The Supreme Court today expressed displeasure over the Centre taking different stands on the issue of identification of minorities, including Hindus, at the state level and directed it to hold consultations with the states on the issue within three months.
In supersession of its earlier stand, the Centre had on Monday told the Supreme Court that the power to notify minorities is vested with the Union government and any decision in this regard will be taken after discussion with states and other stakeholders.
The Centre had in March said that it was for the states and Union Territories (UTs) to take a call on whether or not to grant minority status to Hindus and other communities where they are less in number.
A bench of Justices SK Kaul and MM Sundresh said in a matter like this an affidavit is filed that Centre and state both have powers.
“Later, you say the Centre has powers. In a country like ours, which has so much diversification, we understand but somebody should have been more careful. Before these affidavits are filed everything is in public domain which has its own consequences. Therefore, you have to be more careful in what you say,” the bench observed.
Dictating it order, the bench said, “A fresh affidavit has been filed by the Ministry of Minority Affairs which seems to back out what was said in the earlier affidavit. Something we don’t appreciate.
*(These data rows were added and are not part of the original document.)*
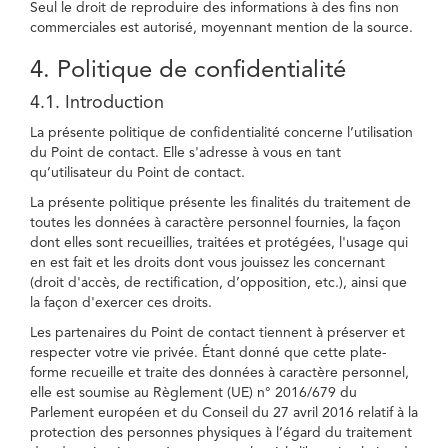
Seul le droit de reproduire des informations à des fins non
commerciales est autorisé, moyennant mention de la source.
4. Politique de confidentialité
4.1. Introduction
La présente politique de confidentialité concerne l’utilisation
du Point de contact. Elle s'adresse à vous en tant
qu’utilisateur du Point de contact.
La présente politique présente les finalités du traitement de
toutes les données à caractère personnel fournies, la façon
dont elles sont recueillies, traitées et protégées, l'usage qui
en est fait et les droits dont vous jouissez les concernant
(droit d'accès, de rectification, d’opposition, etc.), ainsi que
la façon d'exercer ces droits.
Les partenaires du Point de contact tiennent à préserver et
respecter votre vie privée. Étant donné que cette plate-
forme recueille et traite des données à caractère personnel,
elle est soumise au Règlement (UE) n° 2016/679 du
Parlement européen et du Conseil du 27 avril 2016 relatif à la
protection des personnes physiques à l’égard du traitement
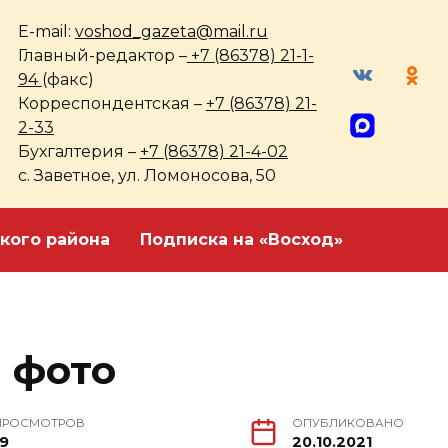
E-mail:
voshod_gazeta@mail.ru
Главный-редактор –
+7 (86378) 21-1-
94
(факс)
Корреспондентская –
+7 (86378) 21-
2-33
Бухгалтерия –
+7 (86378) 21-4-02
с. Заветное, ул. Ломоносова, 50
кого района
Подписка на «Восход»
 фото
ПРОСМОТРОВ
ОПУБЛИКОВАНО
19
20.10.2021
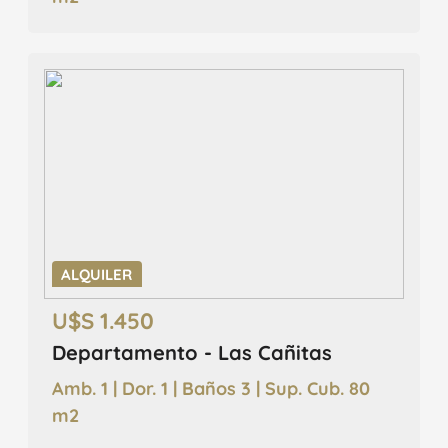
ALQUILER
U$S 1.450
Departamento - Las Cañitas
Amb. 1 | Dor. 1 | Baños 3 | Sup. Cub. 80
m2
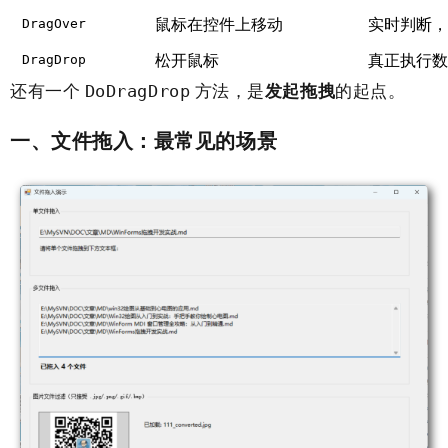
鼠标在控件上移动
实时判断，
DragOver
松开鼠标
真正执行数
DragDrop
还有一个
方法，是
发起拖拽
的起点。
DoDragDrop
一、文件拖入：最常见的场景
It is now sought to be stated that the question sought to be adjudicated has far reaching ramifications throughout the country.
“The stand has already been taken in the first affidavit. But as per fresh affidavit, the power is vested with Central government to identify minorities…Aforesaid being the position, it is necessary that the exercise is taken by the Centre as proposed. List on August 30,” the bench said while seeking a status report three days before the hearing.
The top court also refused to entertain a plea filed by a Meghalaya based socio-cultural organisation seeking intervention in the matter and asked it to approach authorities concerned with a representation.
Solicitor General Tushar Mehta, appearing for the Centre, sought three months time to hold consultation with the states and submitted that some PILs are filed and simultaneously they go in public domain.
“We cannot file an affidavit without serving it to the other party and the moment we serve it goes in public domain,” Mr Mehta said He informed the bench that there was a meeting where three ministers of the concerned departments were present along with secretaries and the issues were discussed.
The Supreme Court said these are matters which require resolution and everything cannot be adjudicated.
As the hearing commenced, a junior counsel sought pass over saying that Solicitor General Tushar Mehta was busy in some other court.
“What I am unable to understand is Union of India is not able to decide what to do. All this thought should have been given before. This creates uncertainty and all this comes into public domain before we put our eyes on it. This creates another problem.” The bench then observed, “If the Centre wants to consult states, we will have to take a call. Solution can’t be that everything is so complex, we will do so. This cannot be answer from the Government of India. You decide what you want to do. If you want to consult them do it. Who is stopping you from doing so?”
“These are matters which require resolution. Taking different stands doesn’t help. If Consultation is required, it should have been done before the affidavit was filed,” the Supreme Court said.
The top court had earlier granted four weeks to the Centre to respond to a plea, which has sought directions for framing of guidelines for the identification of minorities at the state level, contending that Hindus are in minority in 10 states.
In an affidavit filed in response to a plea filed by advocate Ashwini Kumar Upadhyay, the Ministry of Minority Affairs said the central government has notified six communities as minority communities under section 2C of the National Commission for Minorities Act, 1992.
“It is submitted that the question involved in the writ petition has far-reaching ramifications throughout the country and therefore any stand taken without detailed deliberations with the stakeholders may result in an unintended complication for the country.
“Though the power is vested with the central government to notify minorities, the stand to be formulated by the central government with regard to issues raised in this group of petitions will be finalised after having a wide consultation with the state governments and other stakeholders,” the affidavit said.
The ministry said this will ensure that the central government is able to place a considered view before the top court taking into consideration several social, logical, and other aspects obviating any unintended complications in the future concerning such a vital issue.
The Ministry of Minority Affairs had earlier told the Supreme Court that state governments can declare any religious or linguistic community, including Hindus, a minority within the said state.
The ministry had also submitted that matters concerning whether followers of Hinduism, Judaism, and Bahaism can establish and administer educational institutions of their choice in the said states and those related to their identification as a minority within the state may be considered at the state level.
Mr Upadhyay had challenged the validity of section 2(f) of the National Commission for Minority Education Institution Act, 2004, alleging that it gives unbridled power to the Centre and termed it “manifestly arbitrary, irrational, and offending”.
Section 2(f) of the Act empowers the Centre to identify and notify minority communities in India.